In question time today it was extraordinary that it became clear that the Future Fund, in appointing Northern Trust, knew about its involvement in the Enron scandal but made no independent check as to whether this was a matter of concern before it was appointed. The Treasurer refused to say whether he knew anything about these matters and said: ‘It’s not my job; it’s independent. It’s at arm’s length. I have no role in this case.’ Of course, he is wrong. The Future Fund legislation contains a provision empowering him and the finance minister to issue directions to the Future Fund with respect to how it conducts its investment strategy. It allows them, for example, to issue directions about corporate governance issues, about how the Future Fund votes its shares, and they have done so. The question is, why have they not issued any guidelines with respect to ensuring that all parties who are contracted by the Future Fund to handle the money—the $50 billion that is already there—will do so prudently? So, while they are attacking us for allegedly threatening the superannuation of Australians, they are sitting there spending large sums of money advertising their virtues but not doing their basic job.

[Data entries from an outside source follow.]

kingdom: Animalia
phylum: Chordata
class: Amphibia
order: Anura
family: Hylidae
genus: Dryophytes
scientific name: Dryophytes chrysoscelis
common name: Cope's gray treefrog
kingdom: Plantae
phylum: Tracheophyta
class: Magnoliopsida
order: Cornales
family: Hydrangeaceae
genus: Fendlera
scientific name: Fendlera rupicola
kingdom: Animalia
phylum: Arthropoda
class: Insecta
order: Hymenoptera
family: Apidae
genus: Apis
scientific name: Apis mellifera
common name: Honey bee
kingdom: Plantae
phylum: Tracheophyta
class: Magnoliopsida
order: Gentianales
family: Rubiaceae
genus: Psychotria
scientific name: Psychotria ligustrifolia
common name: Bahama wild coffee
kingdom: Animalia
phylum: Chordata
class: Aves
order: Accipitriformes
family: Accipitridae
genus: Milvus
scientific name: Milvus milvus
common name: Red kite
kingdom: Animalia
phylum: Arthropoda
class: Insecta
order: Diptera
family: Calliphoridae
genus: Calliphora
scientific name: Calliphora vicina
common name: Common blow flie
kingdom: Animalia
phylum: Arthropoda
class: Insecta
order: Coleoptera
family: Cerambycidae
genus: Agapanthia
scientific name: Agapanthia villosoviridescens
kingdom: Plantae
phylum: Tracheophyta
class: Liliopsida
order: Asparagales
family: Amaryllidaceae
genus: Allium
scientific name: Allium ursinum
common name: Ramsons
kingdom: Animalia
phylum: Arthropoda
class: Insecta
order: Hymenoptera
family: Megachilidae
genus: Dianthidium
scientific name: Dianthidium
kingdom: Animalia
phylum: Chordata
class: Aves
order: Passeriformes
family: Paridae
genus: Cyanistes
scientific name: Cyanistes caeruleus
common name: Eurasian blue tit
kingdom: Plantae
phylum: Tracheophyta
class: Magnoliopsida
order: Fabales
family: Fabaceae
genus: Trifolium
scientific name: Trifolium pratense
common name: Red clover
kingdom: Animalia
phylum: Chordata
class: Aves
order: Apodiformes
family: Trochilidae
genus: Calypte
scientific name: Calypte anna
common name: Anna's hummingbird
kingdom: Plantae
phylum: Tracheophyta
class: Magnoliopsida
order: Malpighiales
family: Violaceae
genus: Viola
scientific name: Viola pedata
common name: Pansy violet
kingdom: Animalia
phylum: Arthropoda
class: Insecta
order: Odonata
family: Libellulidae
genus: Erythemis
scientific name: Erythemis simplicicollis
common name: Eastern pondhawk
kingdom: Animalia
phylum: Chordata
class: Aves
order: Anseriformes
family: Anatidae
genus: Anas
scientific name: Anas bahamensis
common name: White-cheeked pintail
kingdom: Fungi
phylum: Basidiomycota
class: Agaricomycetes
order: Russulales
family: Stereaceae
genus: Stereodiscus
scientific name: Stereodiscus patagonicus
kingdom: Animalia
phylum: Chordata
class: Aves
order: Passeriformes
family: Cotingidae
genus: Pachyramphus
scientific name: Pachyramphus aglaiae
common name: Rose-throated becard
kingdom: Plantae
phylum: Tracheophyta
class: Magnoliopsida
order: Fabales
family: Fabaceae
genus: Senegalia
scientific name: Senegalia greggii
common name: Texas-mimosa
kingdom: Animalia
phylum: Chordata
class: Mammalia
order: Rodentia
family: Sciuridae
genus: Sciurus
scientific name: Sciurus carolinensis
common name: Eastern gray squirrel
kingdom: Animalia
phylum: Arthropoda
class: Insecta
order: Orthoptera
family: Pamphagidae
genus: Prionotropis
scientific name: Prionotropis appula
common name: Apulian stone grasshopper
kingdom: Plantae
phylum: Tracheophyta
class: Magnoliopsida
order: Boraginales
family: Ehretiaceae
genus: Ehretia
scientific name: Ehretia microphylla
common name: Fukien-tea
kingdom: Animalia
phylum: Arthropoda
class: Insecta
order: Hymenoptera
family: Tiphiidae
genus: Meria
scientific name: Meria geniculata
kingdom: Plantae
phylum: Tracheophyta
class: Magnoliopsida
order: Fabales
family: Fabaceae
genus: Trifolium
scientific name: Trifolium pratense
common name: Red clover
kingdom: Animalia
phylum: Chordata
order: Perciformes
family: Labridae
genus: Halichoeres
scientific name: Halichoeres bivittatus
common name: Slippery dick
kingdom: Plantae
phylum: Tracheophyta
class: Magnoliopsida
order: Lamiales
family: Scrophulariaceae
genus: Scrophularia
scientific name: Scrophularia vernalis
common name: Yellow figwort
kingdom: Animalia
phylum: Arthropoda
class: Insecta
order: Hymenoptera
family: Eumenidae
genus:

Finally, and most basically or most centrally of all, while all this is going on—while all their energies are going into focus groups about climate change leaflets that are to be sent to every household and new Work Choices ads superseding the old Work Choices ads—what is the reality being experienced by ordinary working families in this country? The reality is higher interest rates and fear that they will go higher again; increasing rents in many parts of Australia, in areas where people are being squeezed by much higher rents; continual increases in childcare costs, above and beyond inflation; doctors’ and dentists’ bills going up; and, significantly, because of the Prime Minister’s industrial relations legislation, the wages of significant sections of the workforce, like hospitality and retail workers, actually not even keeping pace with inflation. That is the reality for many working Australians out there. Those are the issues that they want their government to display an interest in.

We accept that in many cases the solutions to questions like rising petrol prises are not simple, but this government has totally got its eye off the ball. It is just concerned about scraping back into office and about advertising its virtues. So instead of the florid boasting from the Treasurer and instead of the claim by the Prime Minister that working people have never been better off, let us see some action on the things that matter to ordinary working families in this country.